Seven months after announcing her probe into the activities of the UK’s biggest retailer - on the back of the scandal over its £263m financial black hole - The Grocer has revealed Tacon has written to a raft of suppliers, from across different sectors, demanding they come forward to give her evidence.
It is a bold move by the Adjudicator and one that raises huge question marks over the power of her role, and for the relationships between her office, suppliers and Tesco.
Lawyers have told The Grocer that suppliers who refuse to come forward as a result of Tacon’s letters risk criminal prosecution.
Yet at the same time there are widespread reports that Tacon has encountered huge reluctance among the supplier community to line up with evidence against Tesco, over and above the file from Deloitte handed over by the company itself, which sparked her investigation in the first place.
In part, this can be explained by the continuing climate of fear, which Tacon’s own survey in June showed was still the big reason why suppliers would not make a complaint against any large retailer.
Despite her pledge to protect the confidence of suppliers who come forward, companies are still hugely reluctant to raise their heads above the parapet. And who can blame them, considering the particular retailer in question is part-way through a process of chopping 20,000 SKUs from its range.

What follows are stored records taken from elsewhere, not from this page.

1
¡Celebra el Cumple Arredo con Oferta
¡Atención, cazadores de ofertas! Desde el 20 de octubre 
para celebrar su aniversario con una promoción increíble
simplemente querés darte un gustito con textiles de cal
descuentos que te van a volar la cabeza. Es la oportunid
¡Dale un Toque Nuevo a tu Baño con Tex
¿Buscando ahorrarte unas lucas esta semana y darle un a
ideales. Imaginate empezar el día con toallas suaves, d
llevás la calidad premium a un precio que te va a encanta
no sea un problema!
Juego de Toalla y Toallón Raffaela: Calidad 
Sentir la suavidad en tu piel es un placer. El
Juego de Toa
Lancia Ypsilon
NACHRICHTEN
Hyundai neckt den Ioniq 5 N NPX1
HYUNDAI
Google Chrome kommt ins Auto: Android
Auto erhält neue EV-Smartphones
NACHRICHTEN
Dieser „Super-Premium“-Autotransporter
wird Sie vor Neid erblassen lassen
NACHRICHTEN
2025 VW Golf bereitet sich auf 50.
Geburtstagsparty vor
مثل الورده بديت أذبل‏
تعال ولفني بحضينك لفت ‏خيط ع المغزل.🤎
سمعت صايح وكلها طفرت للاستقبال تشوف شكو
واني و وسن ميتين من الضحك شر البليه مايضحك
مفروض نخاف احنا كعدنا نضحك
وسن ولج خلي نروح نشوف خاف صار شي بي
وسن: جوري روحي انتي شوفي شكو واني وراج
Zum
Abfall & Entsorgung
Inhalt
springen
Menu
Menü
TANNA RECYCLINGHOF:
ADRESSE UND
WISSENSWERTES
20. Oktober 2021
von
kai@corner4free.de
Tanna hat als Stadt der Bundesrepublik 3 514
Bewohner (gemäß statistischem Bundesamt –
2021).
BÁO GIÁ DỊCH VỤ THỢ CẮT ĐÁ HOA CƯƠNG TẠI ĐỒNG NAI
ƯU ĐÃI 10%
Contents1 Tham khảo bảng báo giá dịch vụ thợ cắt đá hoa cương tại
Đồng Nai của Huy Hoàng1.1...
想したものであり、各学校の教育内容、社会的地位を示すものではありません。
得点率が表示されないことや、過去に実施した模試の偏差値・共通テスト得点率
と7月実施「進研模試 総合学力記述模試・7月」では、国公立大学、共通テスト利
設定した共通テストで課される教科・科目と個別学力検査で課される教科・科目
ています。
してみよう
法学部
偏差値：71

It is also hard to see how, from a legal viewpoint, evidence could be used with complete anonymity assured - if nothing else, because it would rob Tesco of the chance to thoroughly interrogate the evidence.
However, there appears to be more to the stonewalling Tacon has encountered than that. Some detect a reluctance among suppliers to dig up more skeletons at Tesco and invite a whole truckload of further scrutiny and potential regulatory red tape on the wider industry - especially when, under Dave Lewis and his Project Reset, the retailer has already shown a determination to clean up its act.
As one lawyer puts it, suppliers are in a Catch-22 position. “It’s head you lose, tails you lose,” he says.
Give evidence against Tesco, and suppliers will feel they are not only risking future listings but also inviting outside interference in a relationship that might just be on the mend already.
At the same time, do suppliers really want to risk being dragged through the courts by an Adjudicator set up to protect them?
For Tacon, the stakes are arguably even higher. She already knows the snipers will be lining up to call her toothless if the Tesco probe is seen to be a damp squib. It is already, according to some quarters, limited because of her lack of ability to fine.
But it could be even more disastrous if she ends up alienating the suppliers she was brought in to safeguard. Little wonder the case looks like it faces what could be a lengthy delay. And who would dare predict the outcome.